The ABS said 64.9K people entered employment in August, a figure that far exceeds the 23K the market was expecting and provides the kind of positive surprise that can have an impact on currency markets.

Furthermore, the number of Australians who have entered the labour force rose, taking the country's participation rate to a record high 67%, exceeding the 66.7% the market was expecting. The head of the ABS, Bjorn Jarvis said this reflects a tight labour market. 

The unemployment rate remained steady at 3.7%, anchoring it near historical lows.

"Admittedly, much of the job growth in August was due to an increase in part-time employment. Nevertheless, the Australian labor market still seems to be proving more robust than suspected in recent months," says Michael Pfister, an economist at Commerzbank.

The impact on the Australian Dollar was clear with the currency outperforming all its G10 peers as the rebound that has taken place over the course of the past month extended.


Above: AUD performance on the day of the Australian labour market report


The Pound to Australian Dollar exchange rate was a further 0.20% lower on the day at 1.9404 and could be on course to record a seventh consecutive daily decline. At the time of writing, the Australian Dollar-U.S. Dollar exchange rate was up a quarter of a per cent at 0.6436.

Against the Euro, the Aussie unit was up 0.10% at A$1.6629.

"AUD/USD was supported by a strong labour force report overnight," says Kristina Clifton, a strategist at Commonwealth Bank.





Commerzbank's Pfister says the robust data "should play into the RBA's hands.

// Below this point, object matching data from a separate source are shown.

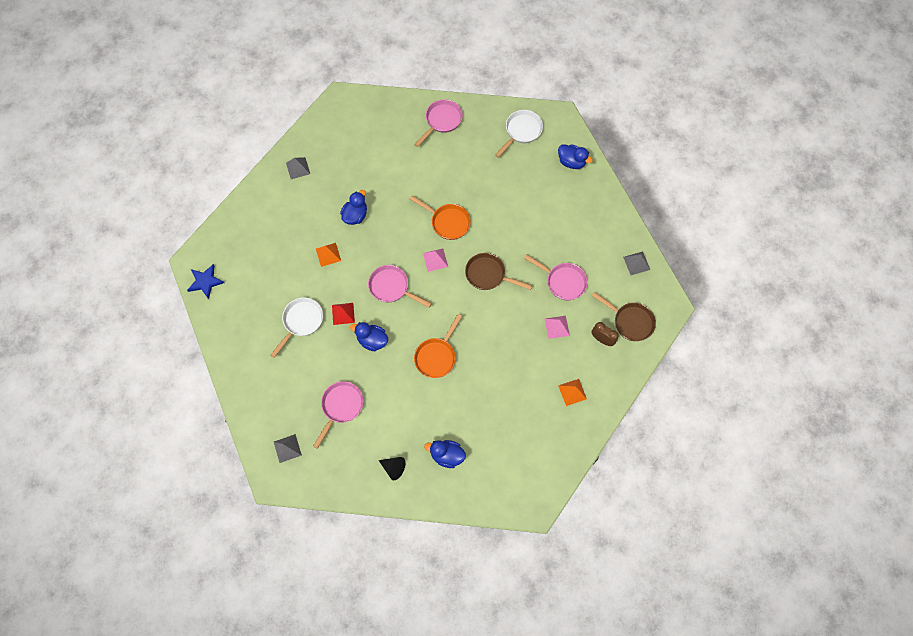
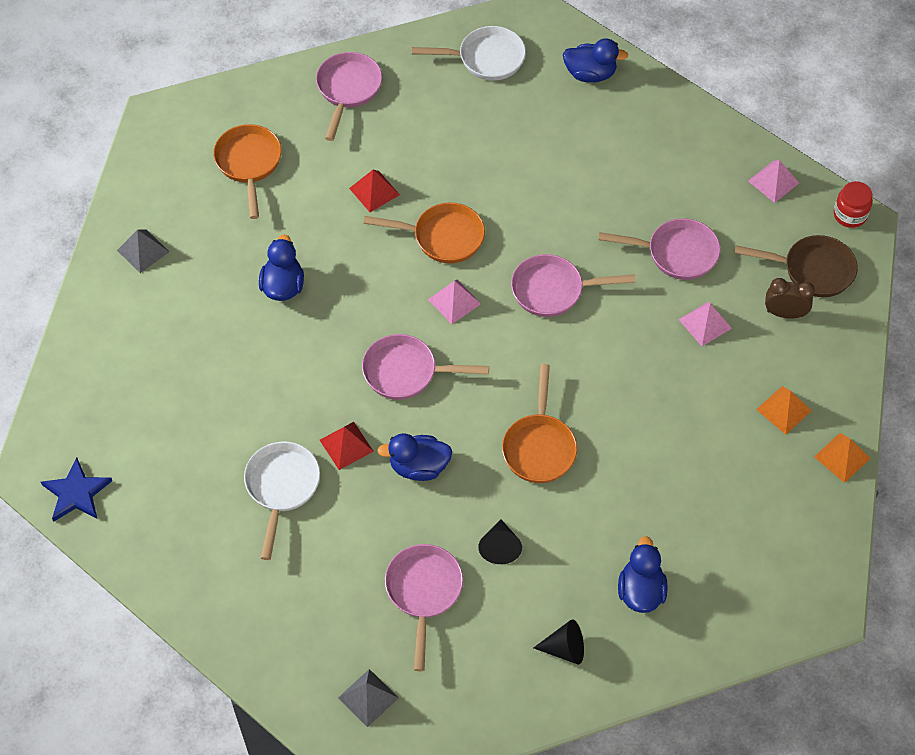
camera: 25 degrees left, 10 degrees down
(328, 254) = (270, 364): orange pyramid -> orange pyramid (842, 457)
(372, 142) = (249, 164): none -> orange pan
(389, 400) = (500, 547): none -> black cone
(426, 183) = (374, 191): none -> red pyramid
(447, 455) = (640, 591): blue duck -> blue duck turned 105 degrees clockwise
(488, 275) = (553, 290): brown pan -> pink pan
(521, 131) = (486, 58): white pan -> white pan turned 75 degrees clockwise
(636, 263) = (773, 182): grey pyramid -> pink pyramid
(667, 299) = (850, 215): none -> red jar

Another rate hike in November is now not all that unlikely, should the labour market remain tight and inflation continues to stay above target."

"If the monthly inflation figures, which will be published at the end of September, also turn out higher than expected, the Aussie should therefore benefit further," he adds.


Above: Australian labour market is running near historically low levels of unemployment


However, economists at Commonwealth Bank say the Australian labour market is becoming "less tight" with the supply of labour lifting and the demand for labour easing.

The implication is that the labour market is set to turn and future prints won't look as constructive for those looking for another RBA interest rate hike.

Indeed, Clifton notes financial markets are still pricing a relatively small chance of an interest rate cut by the end of 2024.

But, "with consumer spending clearly softening we expect rate cuts to get underway in Australia in H1 2024. The eventual pricing of a rate cutting cycle in 2024 will add to the headwinds for AUD," she says.

Adam Boyton, economist at ANZ Bank, says this is a more mixed labour force survey than the headline 64.9k gain in employment suggests.

In particular, the unemployment rate holding at 3.7%, the vast bulk of jobs growth being part‑time, and hours worked falling in the month take the gloss off the impressive headline jobs print.

"Yes, the labour market is still very solid but slack is creeping in," says Boyton. "As a result, there is no change to our RBA view off the back of these data, we see the cash rate on hold at 4.1% for quite some time."